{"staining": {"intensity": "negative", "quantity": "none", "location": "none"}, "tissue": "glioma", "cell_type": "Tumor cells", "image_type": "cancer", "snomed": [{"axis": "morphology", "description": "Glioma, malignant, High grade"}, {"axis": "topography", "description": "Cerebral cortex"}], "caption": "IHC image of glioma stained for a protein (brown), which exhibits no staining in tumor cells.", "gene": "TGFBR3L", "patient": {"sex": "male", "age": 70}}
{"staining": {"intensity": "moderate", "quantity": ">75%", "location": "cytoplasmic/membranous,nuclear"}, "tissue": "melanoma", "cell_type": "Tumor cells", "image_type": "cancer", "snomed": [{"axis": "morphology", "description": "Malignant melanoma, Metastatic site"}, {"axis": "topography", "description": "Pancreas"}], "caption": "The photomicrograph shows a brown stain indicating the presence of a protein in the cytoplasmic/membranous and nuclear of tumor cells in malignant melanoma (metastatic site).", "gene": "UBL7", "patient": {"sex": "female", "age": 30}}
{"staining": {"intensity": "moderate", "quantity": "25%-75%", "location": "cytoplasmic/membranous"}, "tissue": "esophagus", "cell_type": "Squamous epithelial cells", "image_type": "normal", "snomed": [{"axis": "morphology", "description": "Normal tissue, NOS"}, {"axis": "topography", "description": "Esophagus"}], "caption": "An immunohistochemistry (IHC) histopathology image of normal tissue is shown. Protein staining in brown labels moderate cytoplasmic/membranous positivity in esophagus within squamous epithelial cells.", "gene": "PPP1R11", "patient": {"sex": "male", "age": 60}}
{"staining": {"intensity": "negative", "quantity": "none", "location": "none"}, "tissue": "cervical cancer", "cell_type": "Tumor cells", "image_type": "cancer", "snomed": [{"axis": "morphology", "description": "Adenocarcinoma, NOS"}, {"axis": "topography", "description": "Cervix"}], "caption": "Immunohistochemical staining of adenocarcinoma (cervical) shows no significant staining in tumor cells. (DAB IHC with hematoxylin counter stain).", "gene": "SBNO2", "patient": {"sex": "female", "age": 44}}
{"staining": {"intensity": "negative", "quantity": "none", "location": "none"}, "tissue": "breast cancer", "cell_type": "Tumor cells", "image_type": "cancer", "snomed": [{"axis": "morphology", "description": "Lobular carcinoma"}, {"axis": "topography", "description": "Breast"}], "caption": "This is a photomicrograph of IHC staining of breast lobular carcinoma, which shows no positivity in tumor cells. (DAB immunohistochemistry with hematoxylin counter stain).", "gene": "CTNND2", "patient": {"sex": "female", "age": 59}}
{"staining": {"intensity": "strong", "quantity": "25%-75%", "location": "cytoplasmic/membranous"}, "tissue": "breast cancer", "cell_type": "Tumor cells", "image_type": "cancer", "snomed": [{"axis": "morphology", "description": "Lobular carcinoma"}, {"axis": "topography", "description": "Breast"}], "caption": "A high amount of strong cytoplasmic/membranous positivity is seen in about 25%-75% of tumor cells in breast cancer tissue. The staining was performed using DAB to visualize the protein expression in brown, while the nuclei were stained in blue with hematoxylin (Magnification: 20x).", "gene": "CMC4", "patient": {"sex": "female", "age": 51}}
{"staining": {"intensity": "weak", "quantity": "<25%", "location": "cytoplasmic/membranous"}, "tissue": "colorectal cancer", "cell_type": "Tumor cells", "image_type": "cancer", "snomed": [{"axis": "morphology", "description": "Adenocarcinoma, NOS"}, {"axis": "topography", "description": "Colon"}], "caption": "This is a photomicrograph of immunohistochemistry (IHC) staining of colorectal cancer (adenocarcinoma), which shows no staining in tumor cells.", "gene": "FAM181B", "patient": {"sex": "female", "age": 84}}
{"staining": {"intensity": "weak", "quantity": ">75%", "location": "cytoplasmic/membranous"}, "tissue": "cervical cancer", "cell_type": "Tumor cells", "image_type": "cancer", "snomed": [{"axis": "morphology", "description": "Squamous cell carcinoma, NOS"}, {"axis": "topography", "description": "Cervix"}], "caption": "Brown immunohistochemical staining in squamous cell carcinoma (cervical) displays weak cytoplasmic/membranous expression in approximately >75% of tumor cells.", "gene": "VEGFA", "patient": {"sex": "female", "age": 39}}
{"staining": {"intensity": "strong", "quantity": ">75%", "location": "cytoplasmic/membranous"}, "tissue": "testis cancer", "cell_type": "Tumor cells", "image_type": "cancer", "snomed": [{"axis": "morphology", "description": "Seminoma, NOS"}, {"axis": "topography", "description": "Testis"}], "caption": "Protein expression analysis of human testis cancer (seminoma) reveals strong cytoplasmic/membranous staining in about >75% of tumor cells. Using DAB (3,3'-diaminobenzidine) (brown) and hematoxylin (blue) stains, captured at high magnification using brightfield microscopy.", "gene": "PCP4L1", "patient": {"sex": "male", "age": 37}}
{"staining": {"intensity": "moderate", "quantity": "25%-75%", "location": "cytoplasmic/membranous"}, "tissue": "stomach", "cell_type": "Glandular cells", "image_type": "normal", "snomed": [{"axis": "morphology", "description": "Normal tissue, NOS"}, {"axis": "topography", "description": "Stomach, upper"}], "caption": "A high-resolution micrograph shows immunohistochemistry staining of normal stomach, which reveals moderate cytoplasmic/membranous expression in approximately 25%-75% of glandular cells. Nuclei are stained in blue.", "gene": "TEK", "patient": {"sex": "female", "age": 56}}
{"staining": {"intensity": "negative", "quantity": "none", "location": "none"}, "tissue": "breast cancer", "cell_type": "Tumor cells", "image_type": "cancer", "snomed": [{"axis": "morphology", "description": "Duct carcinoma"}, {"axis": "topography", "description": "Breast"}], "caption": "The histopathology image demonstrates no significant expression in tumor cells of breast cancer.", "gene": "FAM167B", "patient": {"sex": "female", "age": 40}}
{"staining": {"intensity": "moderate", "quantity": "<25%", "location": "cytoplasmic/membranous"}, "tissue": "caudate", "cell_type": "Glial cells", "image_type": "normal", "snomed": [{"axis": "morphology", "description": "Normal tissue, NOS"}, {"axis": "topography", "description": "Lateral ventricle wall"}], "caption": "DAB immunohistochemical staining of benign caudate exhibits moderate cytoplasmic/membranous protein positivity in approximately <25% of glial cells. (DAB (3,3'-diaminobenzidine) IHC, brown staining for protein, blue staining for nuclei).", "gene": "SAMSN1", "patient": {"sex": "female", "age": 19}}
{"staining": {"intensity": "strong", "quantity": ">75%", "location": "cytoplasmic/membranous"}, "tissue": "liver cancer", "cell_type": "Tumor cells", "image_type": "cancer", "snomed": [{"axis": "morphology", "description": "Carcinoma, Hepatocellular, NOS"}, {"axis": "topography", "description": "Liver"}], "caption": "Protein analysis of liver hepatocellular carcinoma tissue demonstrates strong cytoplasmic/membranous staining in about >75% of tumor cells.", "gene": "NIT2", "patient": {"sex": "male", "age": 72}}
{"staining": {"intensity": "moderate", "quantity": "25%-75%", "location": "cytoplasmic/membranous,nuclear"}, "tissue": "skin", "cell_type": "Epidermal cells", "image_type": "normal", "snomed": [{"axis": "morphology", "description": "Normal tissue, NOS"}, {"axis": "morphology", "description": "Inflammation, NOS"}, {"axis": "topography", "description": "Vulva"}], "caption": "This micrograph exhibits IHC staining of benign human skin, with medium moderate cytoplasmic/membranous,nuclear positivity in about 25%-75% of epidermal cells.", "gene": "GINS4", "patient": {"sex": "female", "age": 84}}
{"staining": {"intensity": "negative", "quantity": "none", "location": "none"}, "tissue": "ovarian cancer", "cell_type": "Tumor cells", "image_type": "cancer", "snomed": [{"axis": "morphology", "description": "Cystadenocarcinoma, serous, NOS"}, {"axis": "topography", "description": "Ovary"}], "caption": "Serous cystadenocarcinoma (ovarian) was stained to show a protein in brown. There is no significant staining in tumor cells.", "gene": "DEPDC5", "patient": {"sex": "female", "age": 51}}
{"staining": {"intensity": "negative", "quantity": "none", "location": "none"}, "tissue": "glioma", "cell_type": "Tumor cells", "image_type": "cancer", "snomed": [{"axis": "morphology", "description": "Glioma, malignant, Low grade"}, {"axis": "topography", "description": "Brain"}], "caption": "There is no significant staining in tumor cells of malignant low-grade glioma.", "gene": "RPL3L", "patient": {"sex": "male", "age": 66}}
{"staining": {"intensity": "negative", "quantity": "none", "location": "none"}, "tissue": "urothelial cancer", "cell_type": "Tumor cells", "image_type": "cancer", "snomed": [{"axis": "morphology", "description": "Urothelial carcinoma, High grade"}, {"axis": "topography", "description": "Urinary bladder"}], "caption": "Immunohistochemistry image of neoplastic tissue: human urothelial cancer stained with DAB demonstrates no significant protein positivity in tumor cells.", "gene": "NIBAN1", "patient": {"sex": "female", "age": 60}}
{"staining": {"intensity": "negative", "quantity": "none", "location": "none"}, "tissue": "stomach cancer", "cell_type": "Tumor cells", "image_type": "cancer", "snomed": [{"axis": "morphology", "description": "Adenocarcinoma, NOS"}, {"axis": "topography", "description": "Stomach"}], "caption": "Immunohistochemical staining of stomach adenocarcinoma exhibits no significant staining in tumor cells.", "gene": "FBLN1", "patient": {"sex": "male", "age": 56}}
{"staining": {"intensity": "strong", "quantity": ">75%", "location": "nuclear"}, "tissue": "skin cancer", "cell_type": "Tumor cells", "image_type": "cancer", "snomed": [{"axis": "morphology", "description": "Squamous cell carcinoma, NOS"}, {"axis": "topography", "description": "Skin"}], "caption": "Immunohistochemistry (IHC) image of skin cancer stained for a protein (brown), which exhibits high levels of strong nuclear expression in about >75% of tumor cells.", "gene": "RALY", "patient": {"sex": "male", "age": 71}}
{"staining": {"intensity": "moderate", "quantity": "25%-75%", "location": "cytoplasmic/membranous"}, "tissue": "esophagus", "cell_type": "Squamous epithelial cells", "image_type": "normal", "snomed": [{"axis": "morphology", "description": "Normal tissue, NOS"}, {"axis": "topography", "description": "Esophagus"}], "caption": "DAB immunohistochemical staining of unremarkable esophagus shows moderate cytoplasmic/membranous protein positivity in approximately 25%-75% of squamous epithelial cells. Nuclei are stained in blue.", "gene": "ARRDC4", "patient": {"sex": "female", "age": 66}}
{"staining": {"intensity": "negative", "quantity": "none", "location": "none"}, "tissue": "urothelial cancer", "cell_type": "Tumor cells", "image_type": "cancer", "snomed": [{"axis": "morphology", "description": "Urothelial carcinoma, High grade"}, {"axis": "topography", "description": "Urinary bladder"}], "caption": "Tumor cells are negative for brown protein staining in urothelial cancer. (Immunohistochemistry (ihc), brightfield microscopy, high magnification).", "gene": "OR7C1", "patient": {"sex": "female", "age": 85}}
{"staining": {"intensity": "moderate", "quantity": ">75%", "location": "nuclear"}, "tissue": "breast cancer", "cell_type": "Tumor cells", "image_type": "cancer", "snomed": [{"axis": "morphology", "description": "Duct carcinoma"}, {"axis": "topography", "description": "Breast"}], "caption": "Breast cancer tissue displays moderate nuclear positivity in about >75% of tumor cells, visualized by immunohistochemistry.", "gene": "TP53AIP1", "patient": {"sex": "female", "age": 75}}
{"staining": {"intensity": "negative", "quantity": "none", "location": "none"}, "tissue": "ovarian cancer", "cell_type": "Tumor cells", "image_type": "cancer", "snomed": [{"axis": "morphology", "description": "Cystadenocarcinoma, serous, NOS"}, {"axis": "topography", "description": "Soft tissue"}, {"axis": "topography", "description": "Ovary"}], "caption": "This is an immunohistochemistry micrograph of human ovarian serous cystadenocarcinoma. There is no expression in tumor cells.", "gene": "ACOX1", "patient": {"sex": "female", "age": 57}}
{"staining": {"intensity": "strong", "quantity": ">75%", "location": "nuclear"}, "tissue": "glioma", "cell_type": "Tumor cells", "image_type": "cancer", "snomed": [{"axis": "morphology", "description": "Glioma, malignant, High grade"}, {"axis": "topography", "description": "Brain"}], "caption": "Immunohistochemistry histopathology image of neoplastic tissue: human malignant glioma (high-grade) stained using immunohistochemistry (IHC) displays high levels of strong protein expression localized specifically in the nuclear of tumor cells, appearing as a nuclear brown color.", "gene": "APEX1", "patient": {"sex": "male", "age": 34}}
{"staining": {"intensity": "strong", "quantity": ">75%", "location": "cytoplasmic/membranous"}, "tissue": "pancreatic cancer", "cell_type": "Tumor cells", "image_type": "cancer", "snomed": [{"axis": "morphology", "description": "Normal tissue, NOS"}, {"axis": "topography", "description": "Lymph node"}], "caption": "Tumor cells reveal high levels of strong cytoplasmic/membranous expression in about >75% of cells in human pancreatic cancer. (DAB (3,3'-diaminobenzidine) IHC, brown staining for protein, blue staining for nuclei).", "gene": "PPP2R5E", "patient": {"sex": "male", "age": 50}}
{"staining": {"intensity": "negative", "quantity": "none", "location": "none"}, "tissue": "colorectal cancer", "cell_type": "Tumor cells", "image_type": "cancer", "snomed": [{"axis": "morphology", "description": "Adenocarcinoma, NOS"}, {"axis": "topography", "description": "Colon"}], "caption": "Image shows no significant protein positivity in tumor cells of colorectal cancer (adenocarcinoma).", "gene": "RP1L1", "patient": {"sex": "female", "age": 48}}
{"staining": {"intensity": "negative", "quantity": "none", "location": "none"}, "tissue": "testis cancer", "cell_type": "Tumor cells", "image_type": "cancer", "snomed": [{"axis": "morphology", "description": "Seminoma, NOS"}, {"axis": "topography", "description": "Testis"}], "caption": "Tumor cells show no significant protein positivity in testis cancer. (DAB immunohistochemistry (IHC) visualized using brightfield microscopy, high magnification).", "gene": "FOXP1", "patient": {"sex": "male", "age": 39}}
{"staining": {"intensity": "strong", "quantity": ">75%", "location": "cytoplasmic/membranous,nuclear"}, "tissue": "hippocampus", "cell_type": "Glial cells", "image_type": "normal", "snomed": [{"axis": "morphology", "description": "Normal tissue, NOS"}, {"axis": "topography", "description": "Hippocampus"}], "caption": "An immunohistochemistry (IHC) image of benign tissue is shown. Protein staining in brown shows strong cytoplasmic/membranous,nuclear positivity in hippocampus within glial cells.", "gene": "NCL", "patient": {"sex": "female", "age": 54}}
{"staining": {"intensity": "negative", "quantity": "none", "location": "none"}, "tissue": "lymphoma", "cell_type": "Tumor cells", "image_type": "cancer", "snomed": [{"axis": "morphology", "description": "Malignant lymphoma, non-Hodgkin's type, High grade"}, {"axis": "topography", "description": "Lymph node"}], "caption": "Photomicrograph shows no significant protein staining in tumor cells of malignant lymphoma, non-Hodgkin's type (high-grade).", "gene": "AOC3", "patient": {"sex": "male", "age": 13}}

- [Problem statement]: Among the records above, a stretch begins at the line containing "of malignant low-grade" and ends at the line containing "image of skin". Restate that stretch word for word, and nothing else.

- [Response area]:
{"staining": {"intensity": "negative", "quantity": "none", "location": "none"}, "tissue": "glioma", "cell_type": "Tumor cells", "image_type": "cancer", "snomed": [{"axis": "morphology", "description": "Glioma, malignant, Low grade"}, {"axis": "topography", "description": "Brain"}], "caption": "There is no significant staining in tumor cells of malignant low-grade glioma.", "gene": "RPL3L", "patient": {"sex": "male", "age": 66}}
{"staining": {"intensity": "negative", "quantity": "none", "location": "none"}, "tissue": "urothelial cancer", "cell_type": "Tumor cells", "image_type": "cancer", "snomed": [{"axis": "morphology", "description": "Urothelial carcinoma, High grade"}, {"axis": "topography", "description": "Urinary bladder"}], "caption": "Immunohistochemistry image of neoplastic tissue: human urothelial cancer stained with DAB demonstrates no significant protein positivity in tumor cells.", "gene": "NIBAN1", "patient": {"sex": "female", "age": 60}}
{"staining": {"intensity": "negative", "quantity": "none", "location": "none"}, "tissue": "stomach cancer", "cell_type": "Tumor cells", "image_type": "cancer", "snomed": [{"axis": "morphology", "description": "Adenocarcinoma, NOS"}, {"axis": "topography", "description": "Stomach"}], "caption": "Immunohistochemical staining of stomach adenocarcinoma exhibits no significant staining in tumor cells.", "gene": "FBLN1", "patient": {"sex": "male", "age": 56}}
{"staining": {"intensity": "strong", "quantity": ">75%", "location": "nuclear"}, "tissue": "skin cancer", "cell_type": "Tumor cells", "image_type": "cancer", "snomed": [{"axis": "morphology", "description": "Squamous cell carcinoma, NOS"}, {"axis": "topography", "description": "Skin"}], "caption": "Immunohistochemistry (IHC) image of skin cancer stained for a protein (brown), which exhibits high levels of strong nuclear expression in about >75% of tumor cells.", "gene": "RALY", "patient": {"sex": "male", "age": 71}}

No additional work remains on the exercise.